Task brief :: Rewrite the rows as a numbered list, starting at the line that contains "Which series reaches" and ending at the last row. Skip blank lines and leave the pictures out.

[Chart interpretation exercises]
╭──
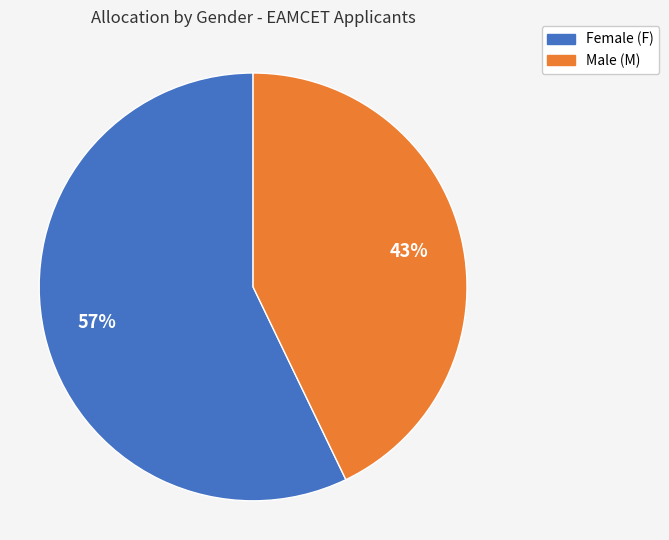

Is there any slice that represents more than half of the pie?

Yes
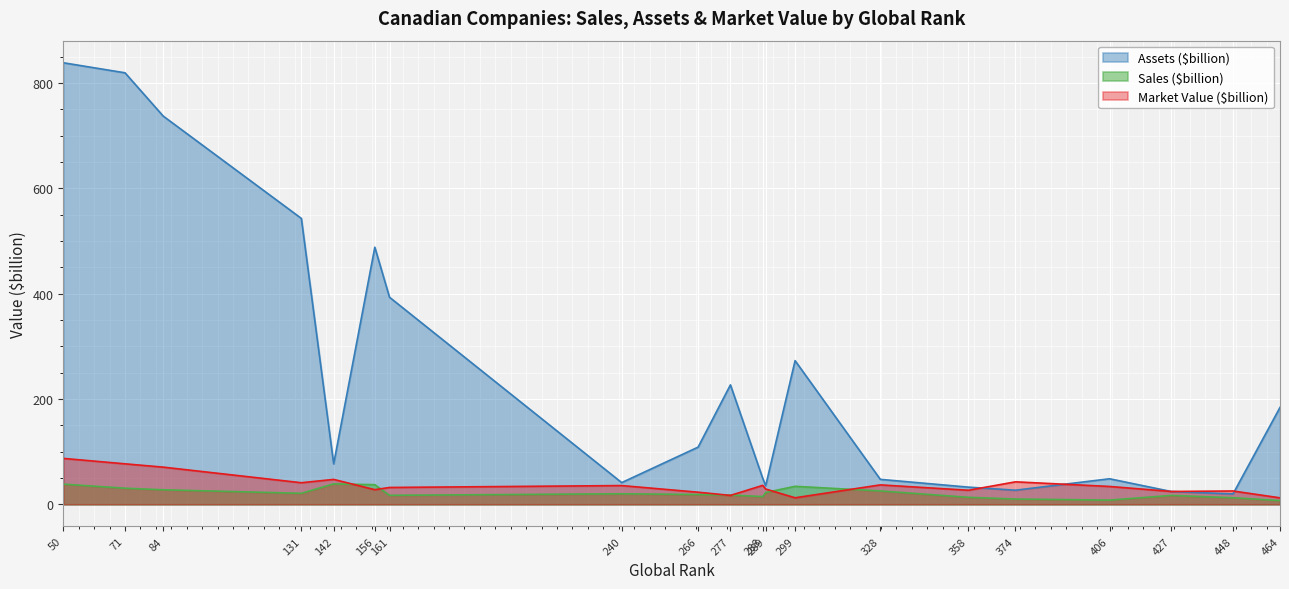

At which category does the chart reach its minimum across all series?

464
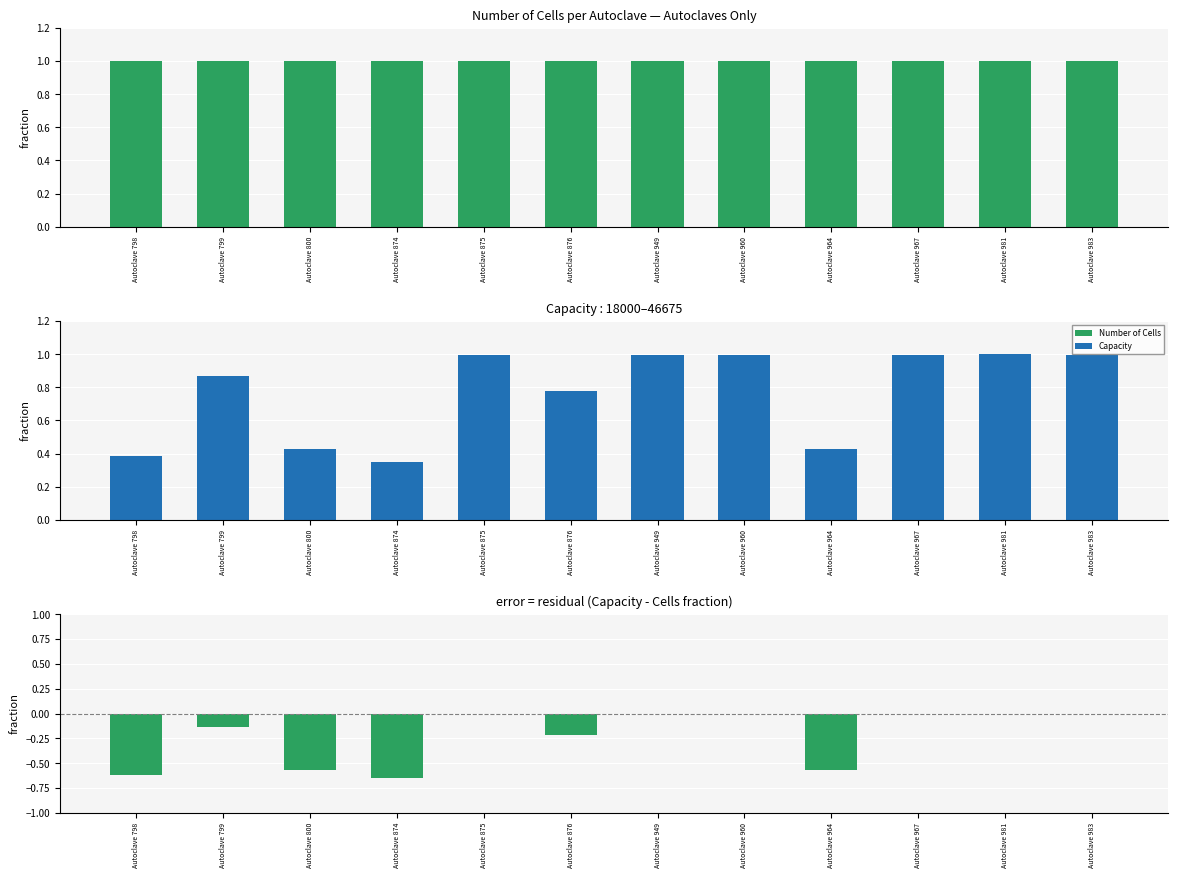

The Capacity series shows 1.0 at Autoclave 983. True or false?

True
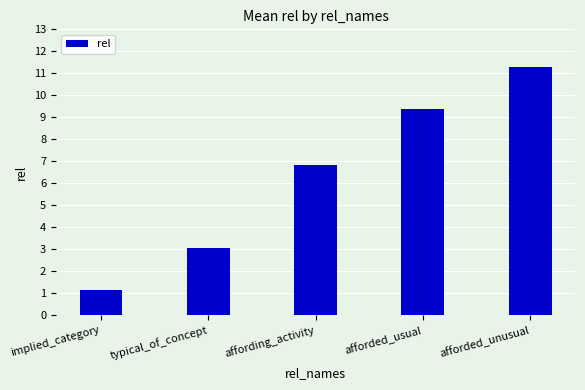

Is it true that the value at afforded_usual is 14.9?

False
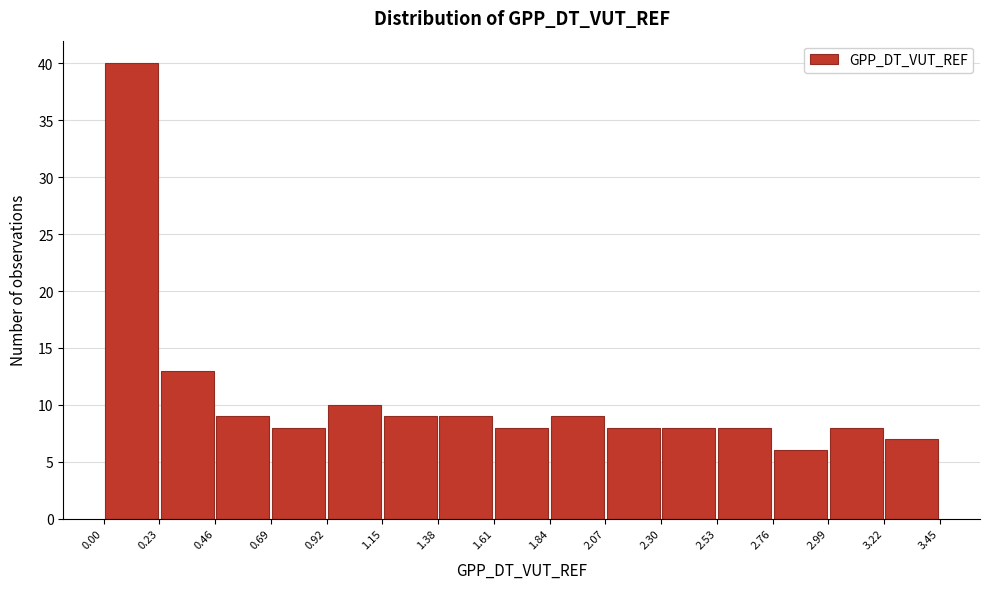

Which range on the x-axis has the tallest bar?

0.00 to 0.23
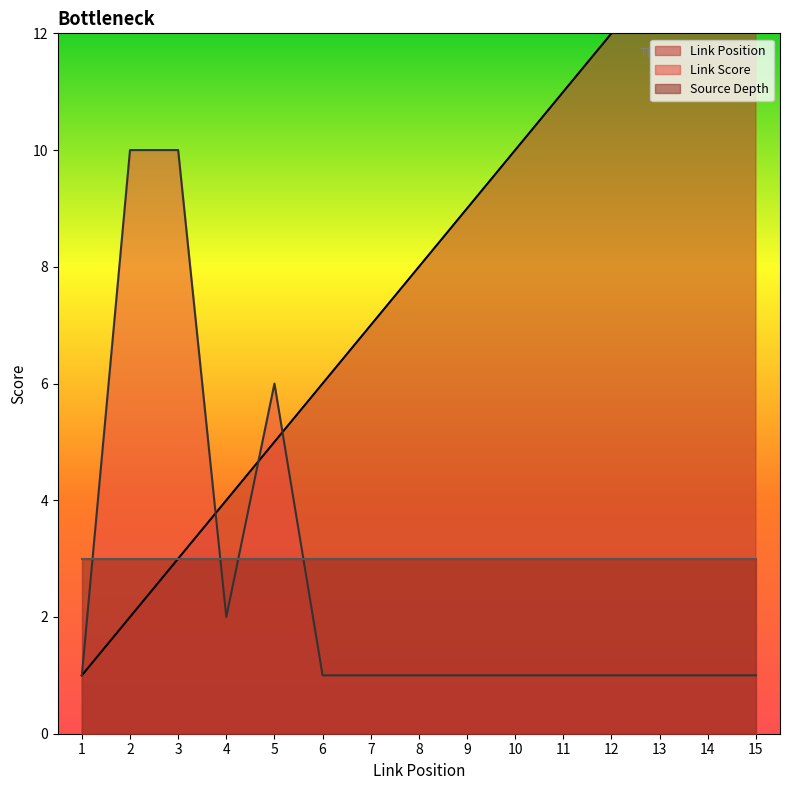

The Link Score series shows 1 at 11. True or false?

True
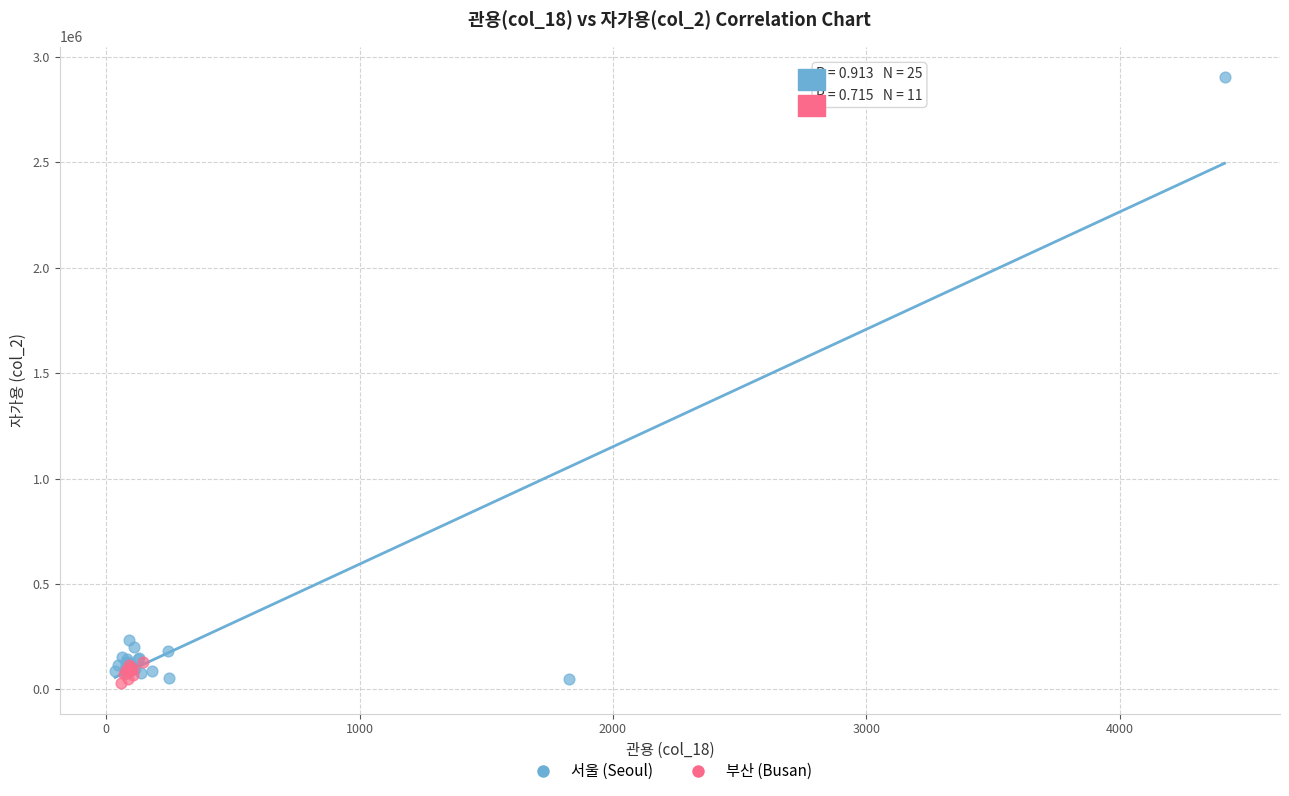

Which series reaches the maximum Y coordinate?

서울 (Seoul)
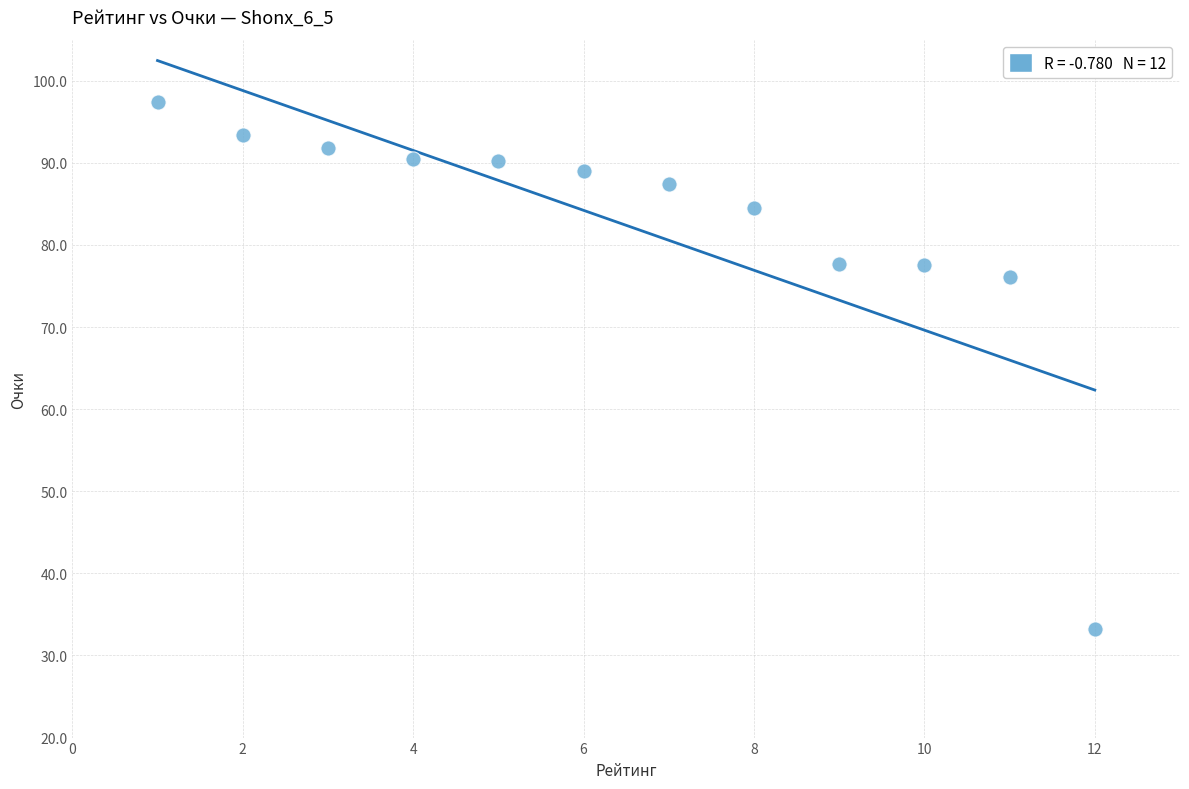

What Y value in the scatter plot is closest to 65?

76.1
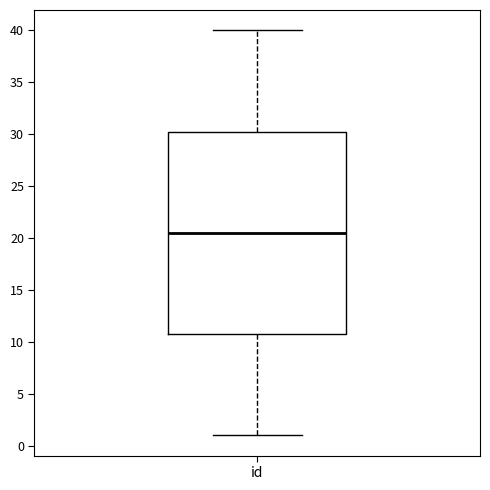

Read this box plot against the y-axis: the position of the median line, the range covered by the box, and the ends of both whiskers. The values are not printed on the chart, so give them approximately, as read against the axis.

median 20.5, box 11.0 to 30.5, whiskers 1.0 to 40.0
╰──
Answer for the task ::
1. Which series reaches the maximum Y coordinate?
2. 서울 (Seoul)
3. What Y value in the scatter plot is closest to 65?
4. 76.1
5. Read this box plot against the y-axis: the position of the median line, the range covered by the box, and the ends of both whiskers. The values are not printed on the chart, so give them approximately, as read against the axis.
6. median 20.5, box 11.0 to 30.5, whiskers 1.0 to 40.0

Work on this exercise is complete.